Tam: casa ou compra bicicleta?

No caso da Tam, a busca incessante pelo crescimento e pela excelência absoluta nos serviços cobrou seu preço. Com uma estrutura de empresa grande, investindo muitos milhões num parque de manutenção de primeiro mundo, numa frota moderníssima, em produtos e progamas inovadores, a empresa sob o comando do saudoso comandante Rolim, investiu para ser a maior e melhor companhia aérea do Brasil.

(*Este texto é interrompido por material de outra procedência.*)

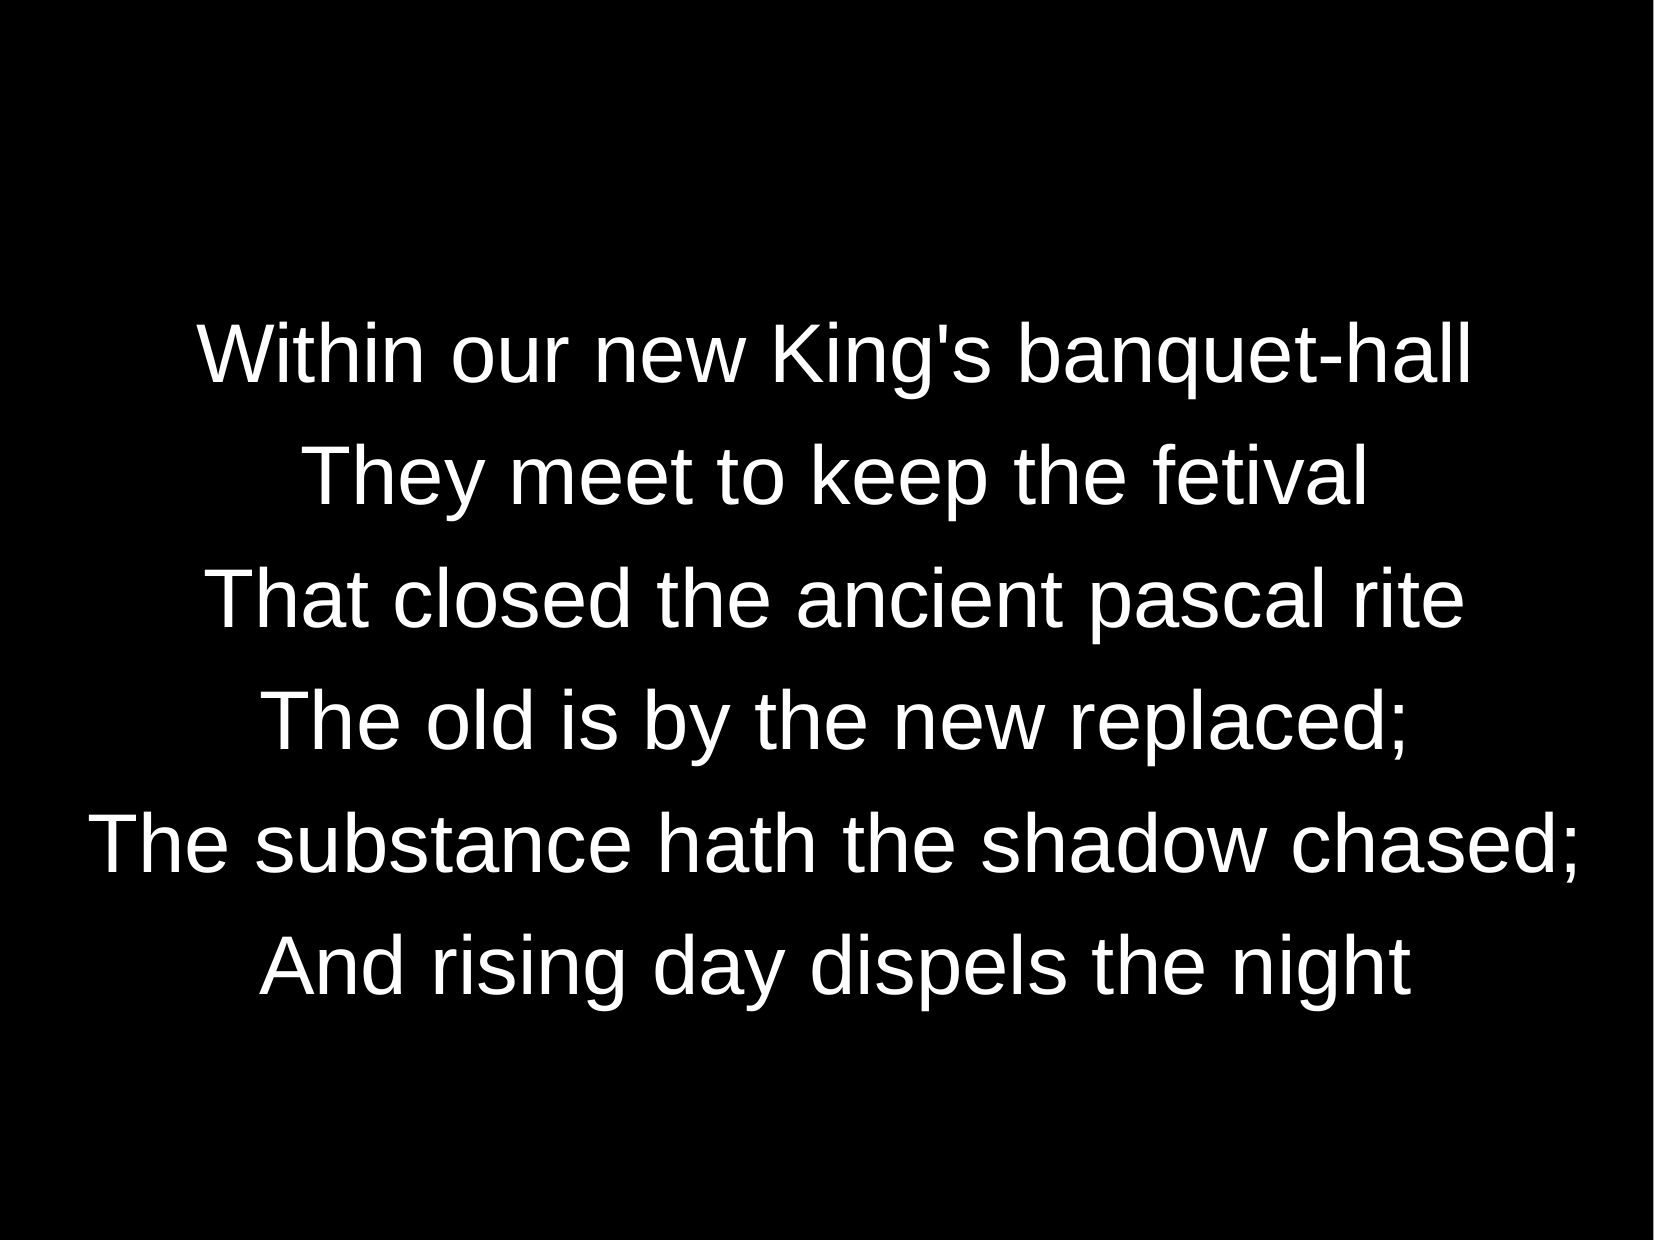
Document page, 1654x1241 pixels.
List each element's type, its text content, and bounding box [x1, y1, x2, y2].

Rolim morreu em julho de 2001 num trágico acidente, justamente quando a Tam passava a varig no ranking nacional pela primeira vez. Pouco menos de dois meses depois, a aviação como ele conheceu morreria também, soterrada para sempre sob os escombros dos atentados do dia 11 de Setembro. Naquele dia, fez-se claro que mudanças já se faziam necessárias há muito tempo. Mas foi justamente o horrendo atentado, usando quatro aviões comerciais como instrumentos de destruição, que esfregou na cara dos executivos do setor a dura realidade de que seus velhos paradigmas, sob os quais Rolim tomava as suas decisões, já não valiam mais.

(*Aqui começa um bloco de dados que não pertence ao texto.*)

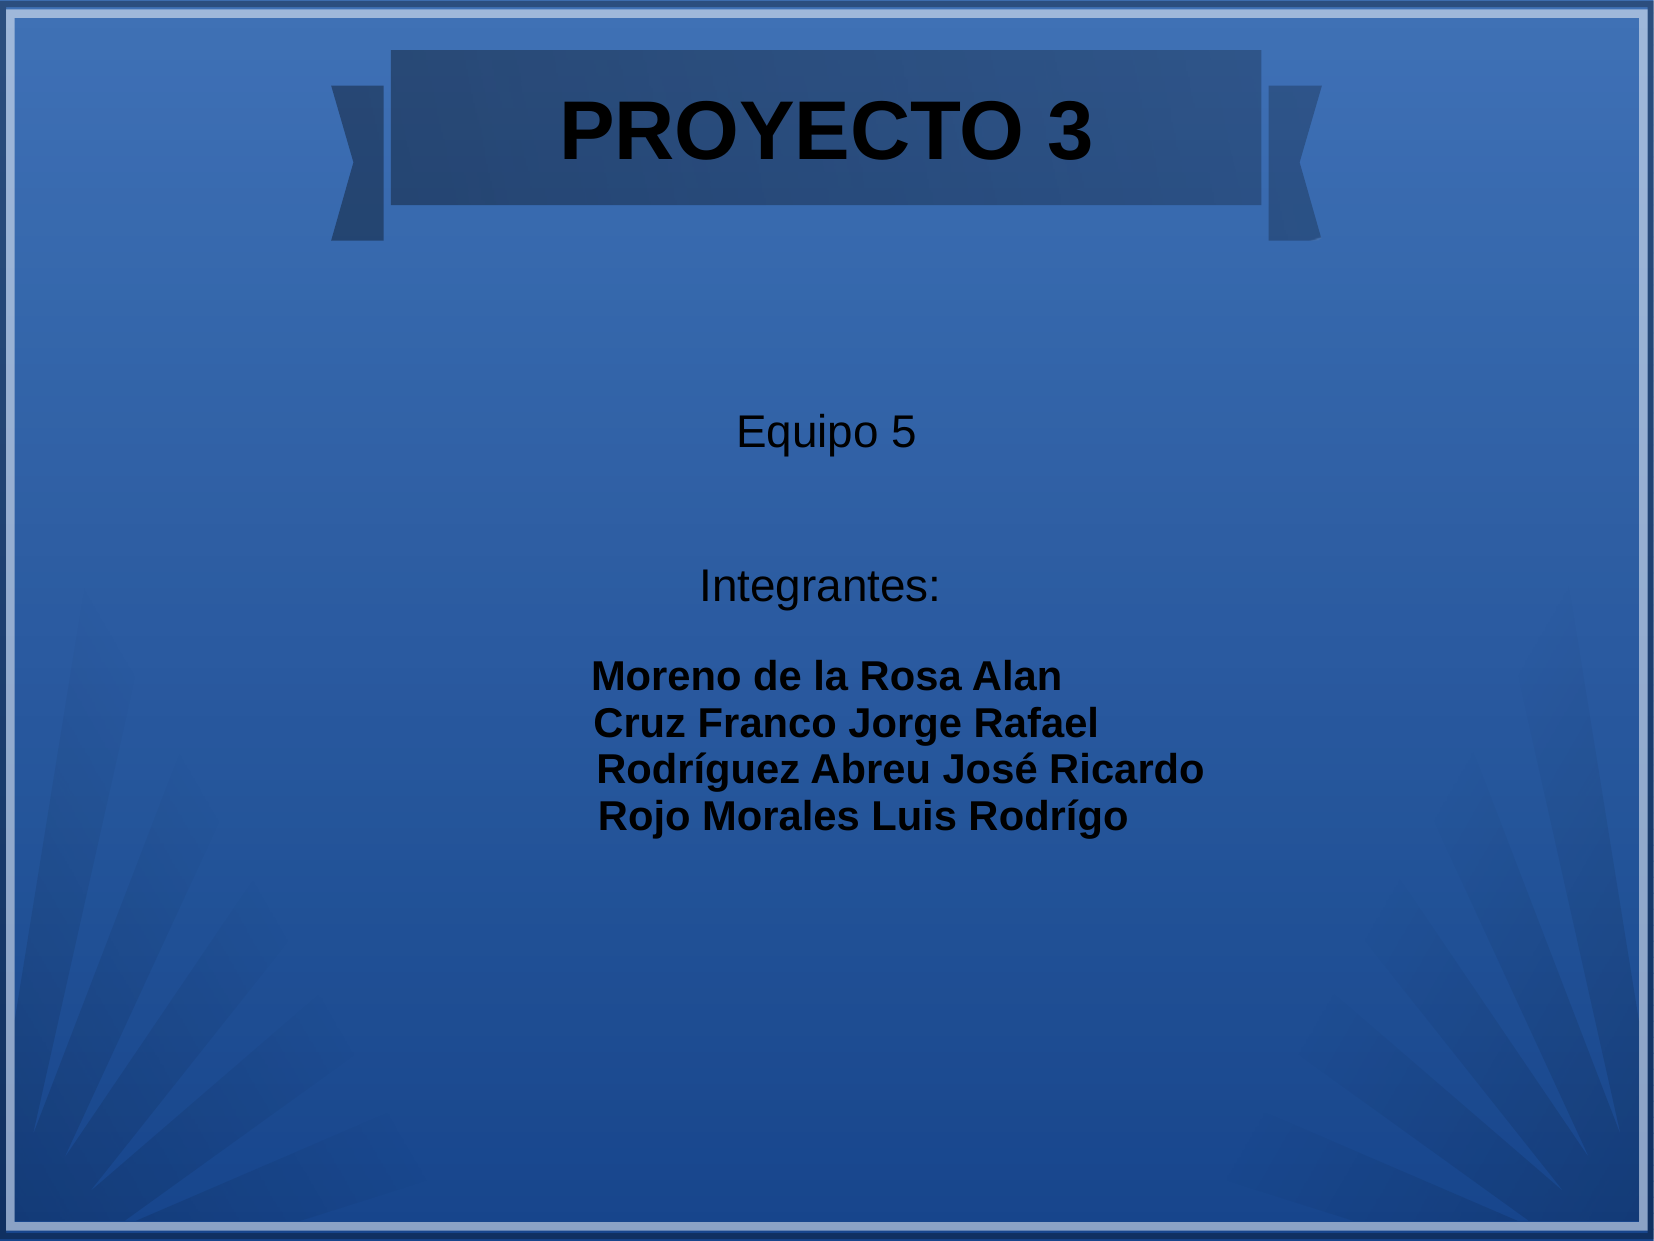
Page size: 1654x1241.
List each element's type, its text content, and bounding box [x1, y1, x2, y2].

Desde então, praticamente todas as empresas aéreas "tradicionais" perderam espaço, enfrentam prejuízos assombrosos, ou mesmo fecharam suas portas. O público deu o recado: não queremos mais tapetes vermelhos, pianos nas salas Vip, insossas refeições nas bandejinhas: a gente troca tudo isso por tarifas mais baratinhas. O resultado? As empresas aéreas low-cost/low-fare explodiram e continuam em ascenção, justamente um modelo de negócios diametralmente oposto ao "Magic Red Carpet" estampado nos Airbus da Tam. A julgar pelas carteiras vazias dos passageiros, a Tam deveria pensar em mudar a mensagem para "The Cheapest Flying Carpet."

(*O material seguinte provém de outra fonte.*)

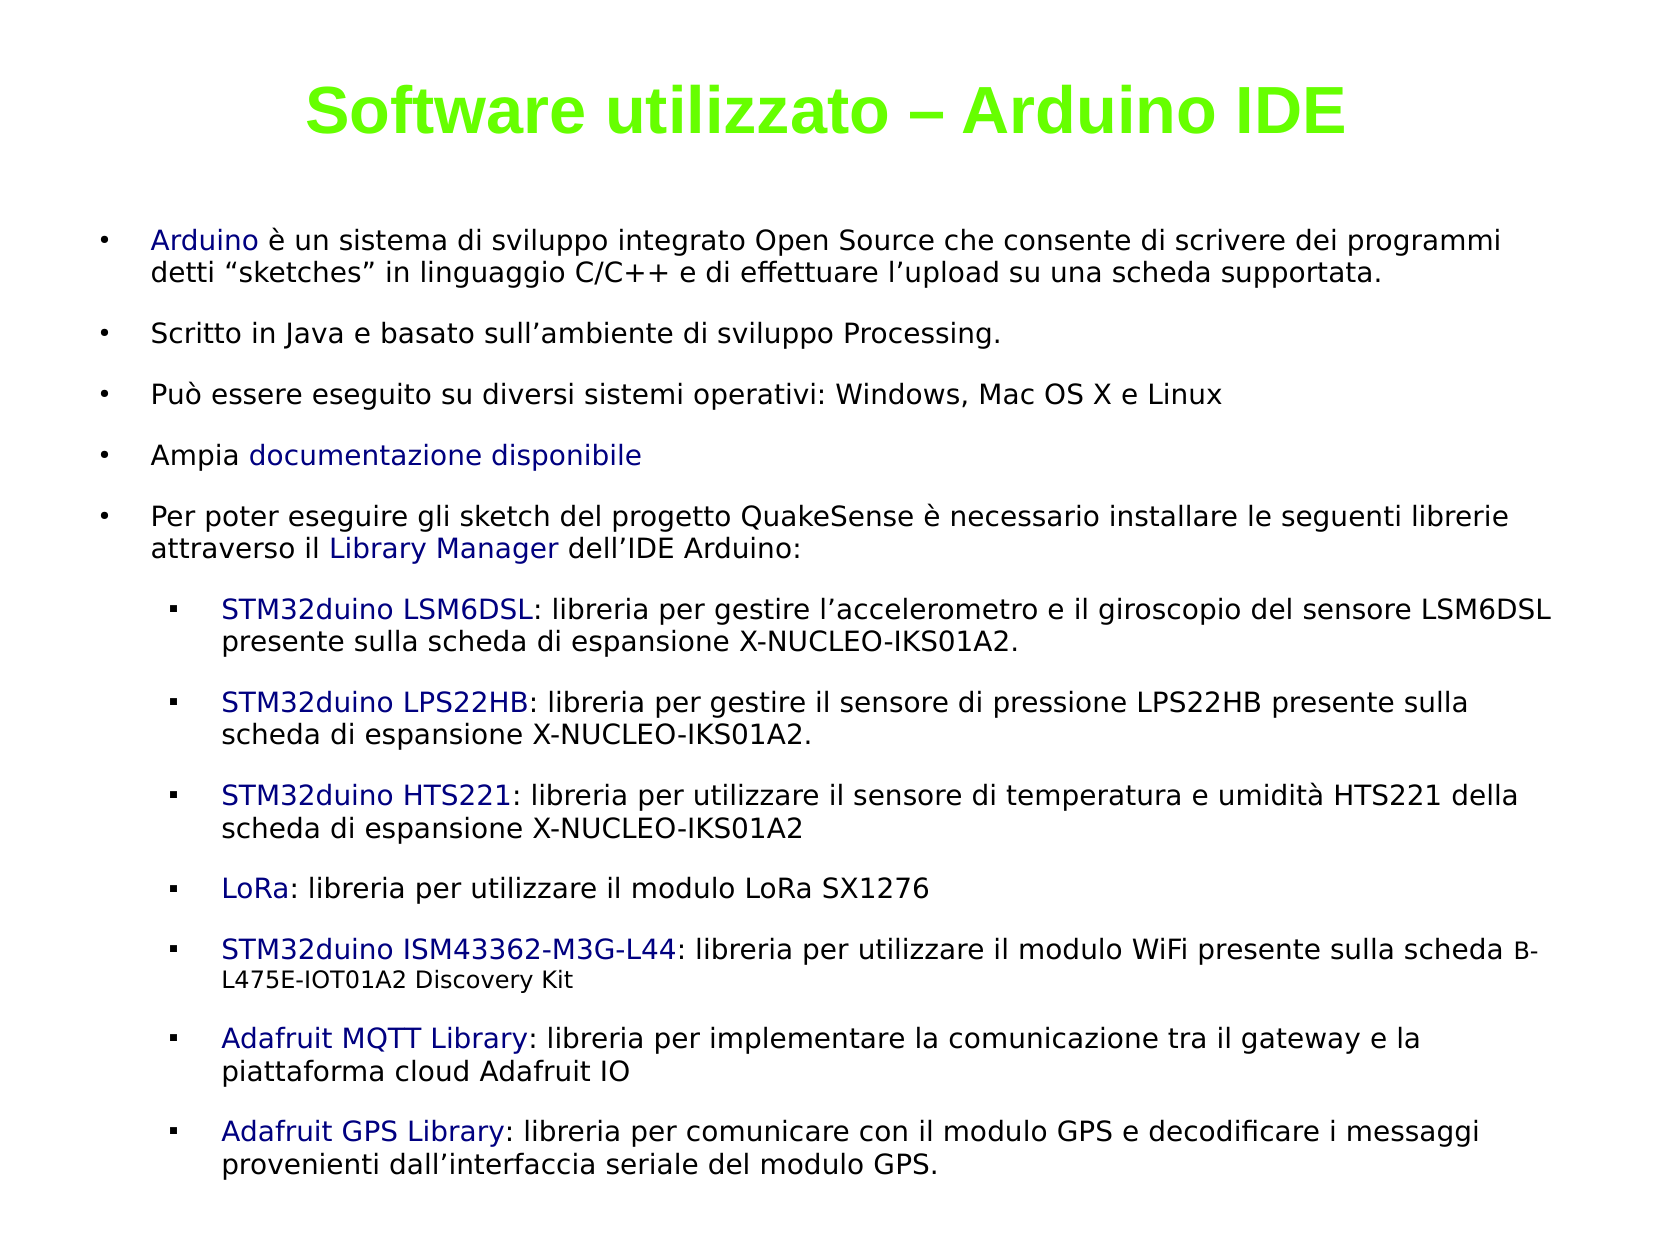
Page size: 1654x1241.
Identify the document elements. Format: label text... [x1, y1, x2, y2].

Se a empresa optar por este caminho, vai precisar de muita coragem e competência para se reinventar, e pelo que já investiu, dificilmente conseguirá. Ela vai ter de suar para competir com empresas mais novas, enxutas e leves.

Resumo da ópera-bufa

A Varig ainda inchada, ineficiente, com seu modelo de gestão arcaico, atolada em dívidas. A Tam tentando sair do chão puxando os próprios cabelos, voando na contra-mão do mercado. A Vasp definhando, desaparecendo com sua frota de pterodáctilos. Um governo federal inepto, perdido, omisso, tecnicamente despreparado para lidar com o setor.

O acordo da Tam com a Varig fez um ano e não há absolutamente nada a comemorar. A aviação comercial brasileira em 2003 conseguiu um feito aerodinamicamente quase impossível e está voando para trás. Codinome Beija-Flor.